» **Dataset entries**
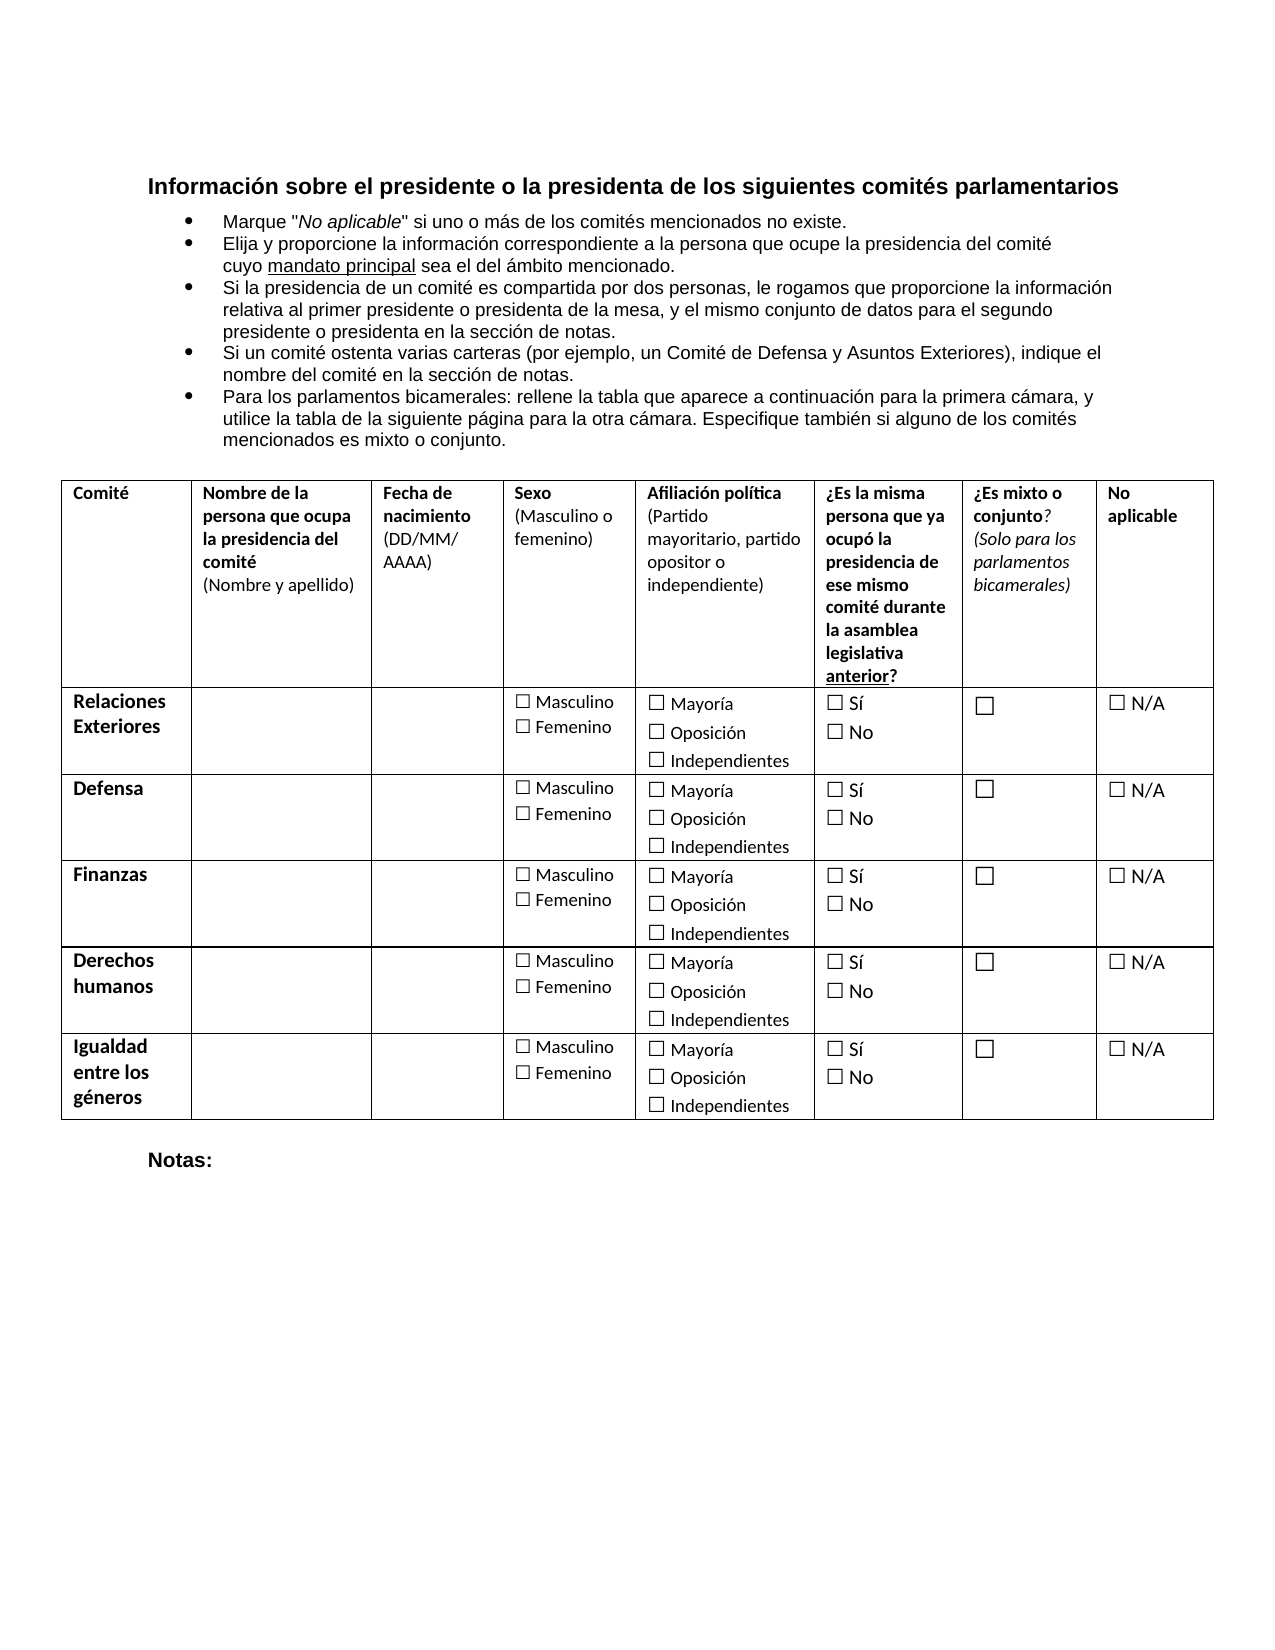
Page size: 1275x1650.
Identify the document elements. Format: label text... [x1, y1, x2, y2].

table_cell Masculino Femenino [504, 1034, 635, 1119]
table_header ¿Es mixto o conjunto? (Solo para los parlamentos bicamerales) [963, 481, 1096, 687]
table_cell Sí No [815, 688, 962, 774]
table_cell Masculino Femenino [504, 688, 635, 774]
table_cell Mayoría Oposición Independientes [636, 1034, 814, 1119]
table_cell [963, 861, 1096, 946]
table_header No aplicable [1097, 481, 1213, 687]
table_header Sexo (Masculino o femenino) [504, 481, 635, 687]
table_cell Defensa [62, 775, 191, 860]
table_cell Relaciones Exteriores [62, 688, 191, 774]
table_header Afiliación política (Partido mayoritario, partido opositor o independiente) [636, 481, 814, 687]
table_cell [963, 1034, 1096, 1119]
list Para los parlamentos bicamerales: rellene la tabla que aparece a continuación para la primera cámara, y utilice la tabla de la siguiente página para la otra cámara. Especifique también si alguno de los comités mencionados es mixto o conjunto. [185, 386, 1127, 451]
table_cell [192, 861, 371, 946]
table_cell [372, 1034, 503, 1119]
table_cell [372, 775, 503, 860]
table_cell N/A [1097, 861, 1213, 946]
text Notas: [148, 1148, 1127, 1172]
table_cell [963, 948, 1096, 1033]
table_cell N/A [1097, 948, 1213, 1033]
list Marque "No aplicable" si uno o más de los comités mencionados no existe. [185, 211, 1127, 233]
table_cell Sí No [815, 1034, 962, 1119]
table_cell Masculino Femenino [504, 775, 635, 860]
table_cell Masculino Femenino [504, 861, 635, 946]
table_cell [192, 775, 371, 860]
table_cell N/A [1097, 1034, 1213, 1119]
table_cell Mayoría Oposición Independientes [636, 948, 814, 1033]
table_cell N/A [1097, 775, 1213, 860]
table_cell [192, 948, 371, 1033]
table_cell [192, 688, 371, 774]
table_header Comité [62, 481, 191, 687]
table_cell [963, 775, 1096, 860]
table_cell Derechos humanos [62, 948, 191, 1033]
title Información sobre el presidente o la presidenta de los siguientes comités parlamentarios [148, 173, 1127, 199]
table_header Nombre de la persona que ocupa la presidencia del comité (Nombre y apellido) [192, 481, 371, 687]
list Si un comité ostenta varias carteras (por ejemplo, un Comité de Defensa y Asuntos Exteriores), indique el nombre del comité en la sección de notas. [185, 342, 1127, 386]
table_header ¿Es la misma persona que ya ocupó la presidencia de ese mismo comité durante la asamblea legislativa anterior? [815, 481, 962, 687]
table_header Fecha de nacimiento (DD/MM/AAAA) [372, 481, 503, 687]
table_cell [192, 1034, 371, 1119]
table_cell Mayoría Oposición Independientes [636, 775, 814, 860]
table_cell [372, 688, 503, 774]
table_cell Mayoría Oposición Independientes [636, 688, 814, 774]
table_cell Mayoría Oposición Independientes [636, 861, 814, 946]
table_cell Sí No [815, 948, 962, 1033]
table_cell Sí No [815, 861, 962, 946]
table_cell Igualdad entre los géneros [62, 1034, 191, 1119]
table_cell Sí No [815, 775, 962, 860]
table_cell [372, 861, 503, 946]
table_cell [963, 688, 1096, 774]
table_cell N/A [1097, 688, 1213, 774]
table_cell Finanzas [62, 861, 191, 946]
table_cell Masculino Femenino [504, 948, 635, 1033]
list Elija y proporcione la información correspondiente a la persona que ocupe la presidencia del comité cuyo mandato principal sea el del ámbito mencionado. [185, 233, 1127, 277]
table_cell [372, 948, 503, 1033]
list Si la presidencia de un comité es compartida por dos personas, le rogamos que proporcione la información relativa al primer presidente o presidenta de la mesa, y el mismo conjunto de datos para el segundo presidente o presidenta en la sección de notas. [185, 277, 1127, 342]
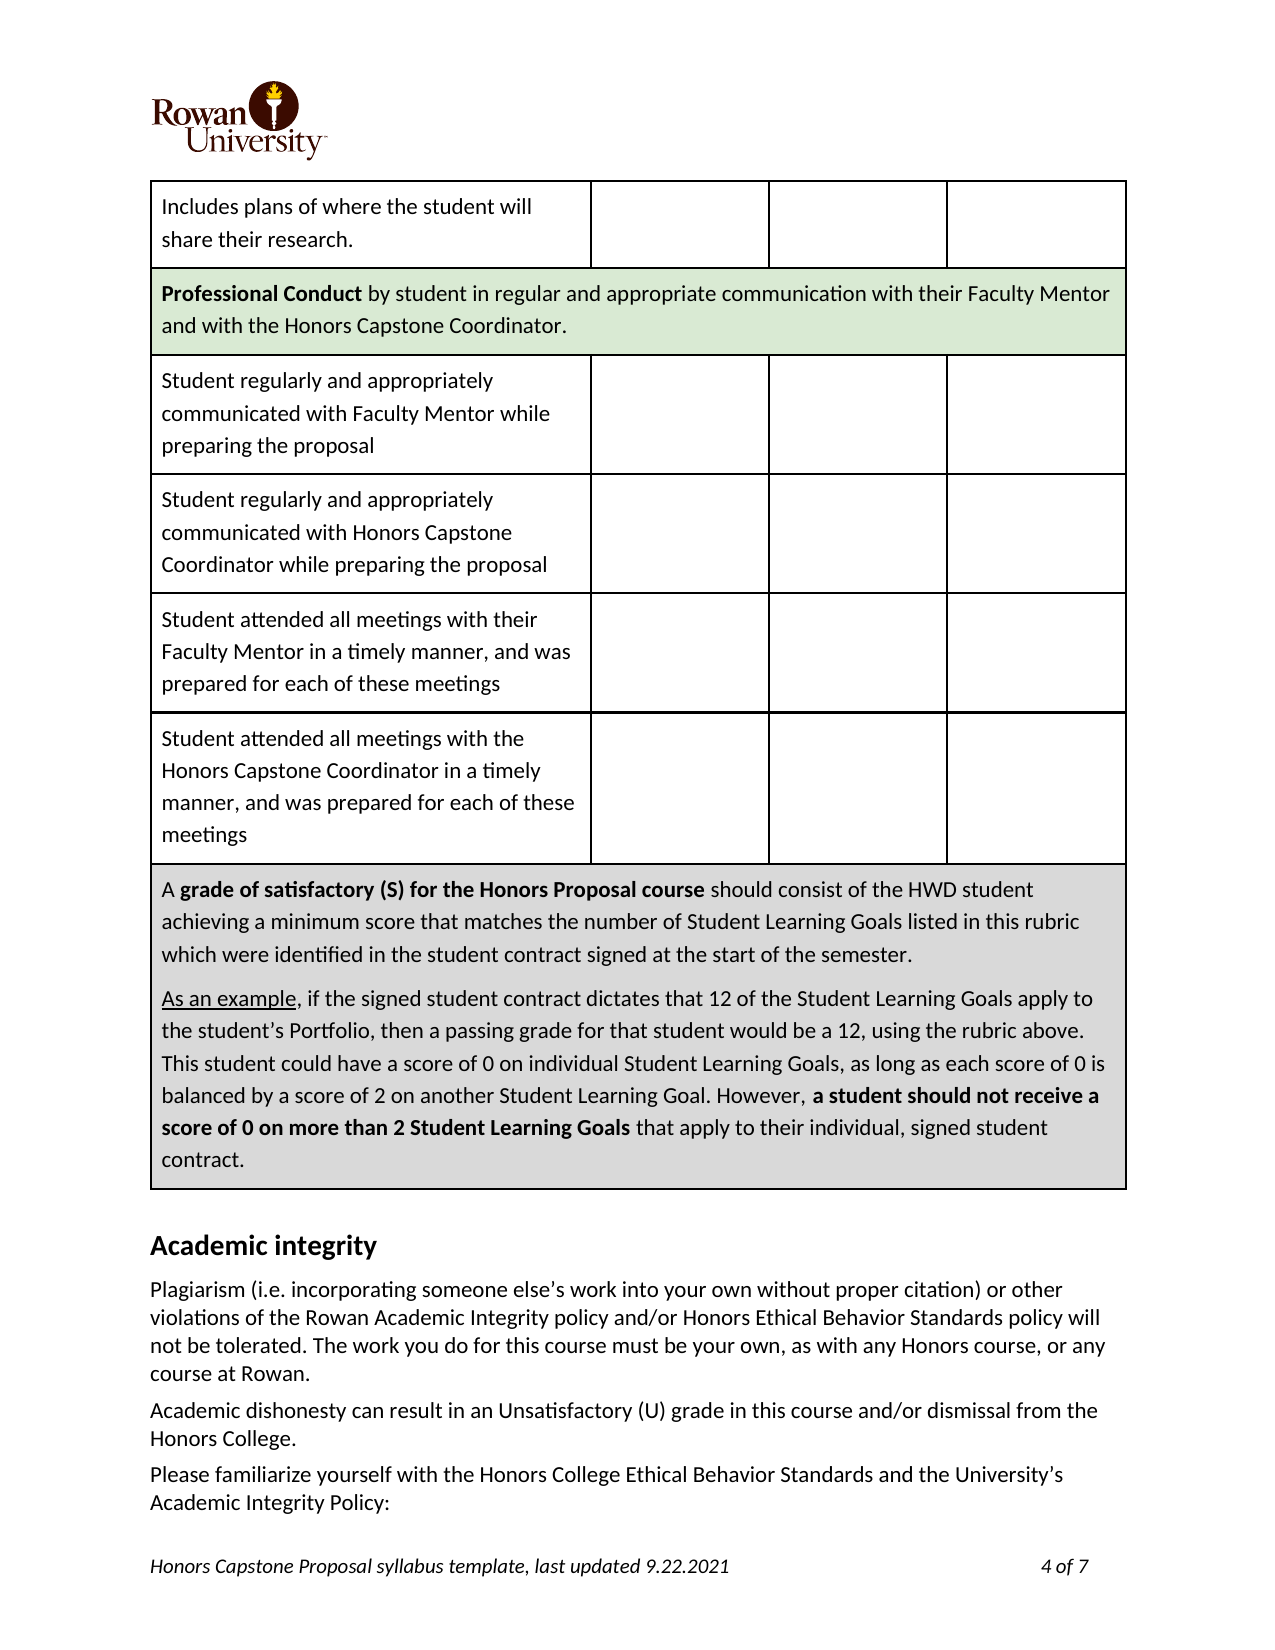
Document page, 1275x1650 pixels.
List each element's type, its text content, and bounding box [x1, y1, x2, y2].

table_cell [770, 594, 946, 711]
table_cell [948, 182, 1125, 267]
text Academic integrity [150, 1227, 1125, 1263]
table_cell Student attended all meetings with the Honors Capstone Coordinator in a timely manner, and was prepared for each of these meetings [152, 714, 590, 863]
text Plagiarism (i.e. incorporating someone else’s work into your own without proper citation) or other violations of the Rowan Academic Integrity policy and/or Honors Ethical Behavior Standards policy will not be tolerated. The work you do for this course must be your own, as with any Honors course, or any course at Rowan. [150, 1275, 1125, 1387]
table_cell Professional Conduct by student in regular and appropriate communication with their Faculty Mentor and with the Honors Capstone Coordinator. [152, 269, 1125, 354]
table_cell [770, 714, 946, 863]
table_cell [592, 182, 768, 267]
table_cell [770, 182, 946, 267]
text Please familiarize yourself with the Honors College Ethical Behavior Standards and the University’s Academic Integrity Policy: [150, 1460, 1125, 1516]
table_cell [592, 714, 768, 863]
table_cell [592, 356, 768, 473]
table_cell [948, 594, 1125, 711]
table_cell A grade of satisfactory (S) for the Honors Proposal course should consist of the HWD student achieving a minimum score that matches the number of Student Learning Goals listed in this rubric which were identified in the student contract signed at the start of the semester. As an example, if the signed student contract dictates that 12 of the Student Learning Goals apply to the student’s Portfolio, then a passing grade for that student would be a 12, using the rubric above. This student could have a score of 0 on individual Student Learning Goals, as long as each score of 0 is balanced by a score of 2 on another Student Learning Goal. However, a student should not receive a score of 0 on more than 2 Student Learning Goals that apply to their individual, signed student contract. [152, 865, 1125, 1188]
table_cell Student regularly and appropriately communicated with Faculty Mentor while preparing the proposal [152, 356, 590, 473]
text Academic dishonesty can result in an Unsatisfactory (U) grade in this course and/or dismissal from the Honors College. [150, 1396, 1125, 1452]
table_cell [592, 594, 768, 711]
table_cell Student attended all meetings with their Faculty Mentor in a timely manner, and was prepared for each of these meetings [152, 594, 590, 711]
table_cell Includes plans of where the student will share their research. [152, 182, 590, 267]
table_cell [592, 475, 768, 592]
table_cell [770, 475, 946, 592]
table_cell [948, 475, 1125, 592]
table_cell [948, 714, 1125, 863]
table_cell [770, 356, 946, 473]
table_cell Student regularly and appropriately communicated with Honors Capstone Coordinator while preparing the proposal [152, 475, 590, 592]
table_cell [948, 356, 1125, 473]
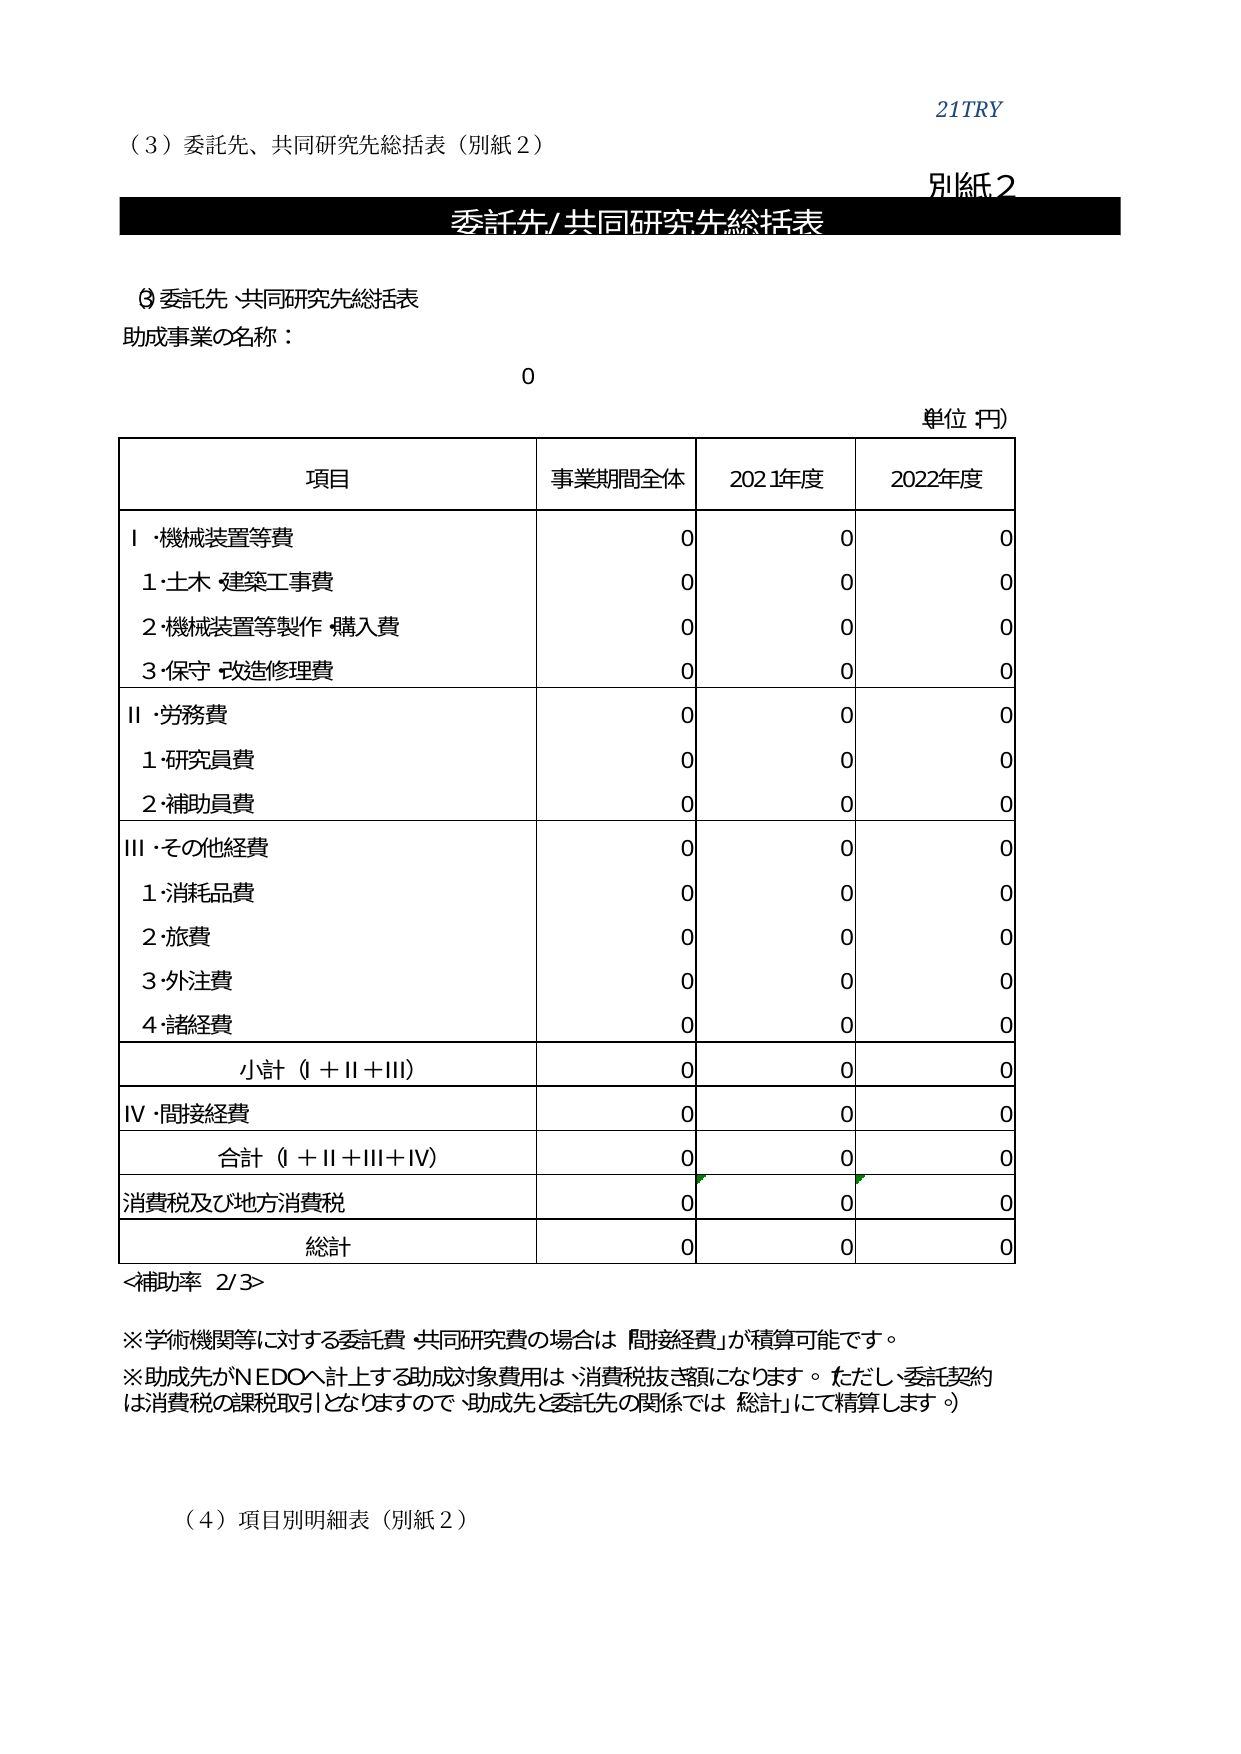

» **What to produce**
Find "aplicable" in the data above. Report each line where it appears.

» **Solution below**
table_header No aplicable [1097, 481, 1213, 687]
list Marque "No aplicable" si uno o más de los comités mencionados no existe. [185, 211, 1127, 233]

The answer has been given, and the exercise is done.